▶ **What you will do**
**A.** List every person named in the Facebook updates page by both a first and a last name.
**B.** Revise the Facebook updates page by writing out the part that opens with the words containing "November Pieces of" and closes with "Not a verb.", with "grammar lesson" changed to "spelling lesson".
**C.** According to the Facebook updates page, how many tomatoes does the son's Skyrim character carry?

━━━ Page excerpt

November Pieces of My Mind

Selected Facebook updates:

  • John Lennon offers a grammar lesson: "A working-class hero is something to be". It's an adjective and a noun. Not a verb.
  • A friend of mine is rehearsing Orff's Carmina Burana and not loving it: "I'm liking the work less with every rehearsal and we're performing it three times in one week, so pity me in my Nazi-approved quasi-Medieval dungeon where the artistic ceiling is looow indeed!"
  • Kelly Link believes that reindeer have manes.
  • Swedish Xenophobe Party tries to get Parliament fact finders to list MPs with foreign citizenship. You couldn't make this up.
  • The next issue of Fornvännen contains the words "Martin Rundkvist has praised the use of metal".
  • Remember my slow boogie "Anarchy in the UK" problem? Today a Swedish spelmanslag folk string orchestra is playing the guitar intro from "Ziggy Stardust" in my head, complete with the typical rhythmic emphases.
  • Hugo Ball wrote a biography of Hermann Hesse.
  • My next book will be titled The Soteriology of Lake Sottern. Towards a Limnology of Salvation.
  • A teacher in a Stockholm school just sent me a warning about impending poor grades in English and French for a certain Sven. I've never heard of him before. Nor his mom. I wonder what she's been telling them.
  • This is scandalous. I'm marking exams for students born years after I lost my cherry.
  • My son's Skyrim character is so loaded up with gear that he can't move faster than at a walk. Among other things, he carries the big toe of a giant and 23 tomatoes.

━━━━━━
━━━ Material supplied

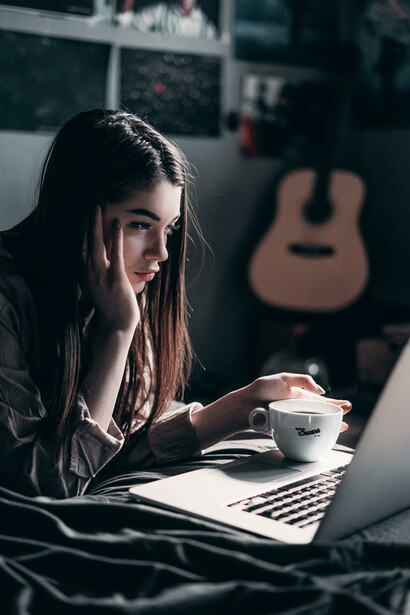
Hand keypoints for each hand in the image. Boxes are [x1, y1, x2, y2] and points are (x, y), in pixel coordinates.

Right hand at [84, 207, 139, 333]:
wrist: (116, 327)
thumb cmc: (110, 308)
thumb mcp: (98, 288)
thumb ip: (95, 273)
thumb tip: (100, 260)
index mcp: (83, 275)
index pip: (77, 248)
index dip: (76, 231)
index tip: (76, 216)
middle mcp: (88, 273)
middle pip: (83, 242)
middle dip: (84, 222)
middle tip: (86, 203)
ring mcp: (101, 276)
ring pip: (96, 244)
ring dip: (96, 224)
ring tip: (97, 206)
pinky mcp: (115, 278)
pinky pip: (114, 254)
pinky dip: (115, 237)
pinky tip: (117, 224)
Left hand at [245, 372, 350, 431]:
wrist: (245, 405)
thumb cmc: (261, 390)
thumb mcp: (284, 378)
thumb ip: (303, 380)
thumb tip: (320, 391)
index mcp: (299, 396)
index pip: (320, 400)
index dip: (334, 403)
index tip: (346, 406)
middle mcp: (298, 409)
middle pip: (320, 413)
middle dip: (335, 415)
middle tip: (347, 415)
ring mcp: (293, 420)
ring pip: (314, 425)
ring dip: (328, 426)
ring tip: (340, 427)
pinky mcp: (287, 430)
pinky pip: (302, 434)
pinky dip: (313, 436)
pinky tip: (321, 438)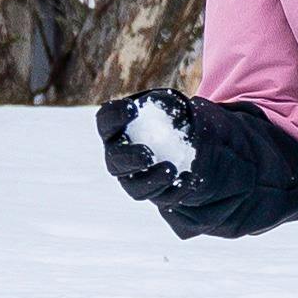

━━━━━━

▶ **Answers in order**
**A.** John Lennon, Kelly Link, Martin Rundkvist, Hugo Ball, Hermann Hesse

**B.**
November Pieces of My Mind

Selected Facebook updates:

  • John Lennon offers a spelling lesson: "A working-class hero is something to be". It's an adjective and a noun. Not a verb.

**C.** 23 tomatoes.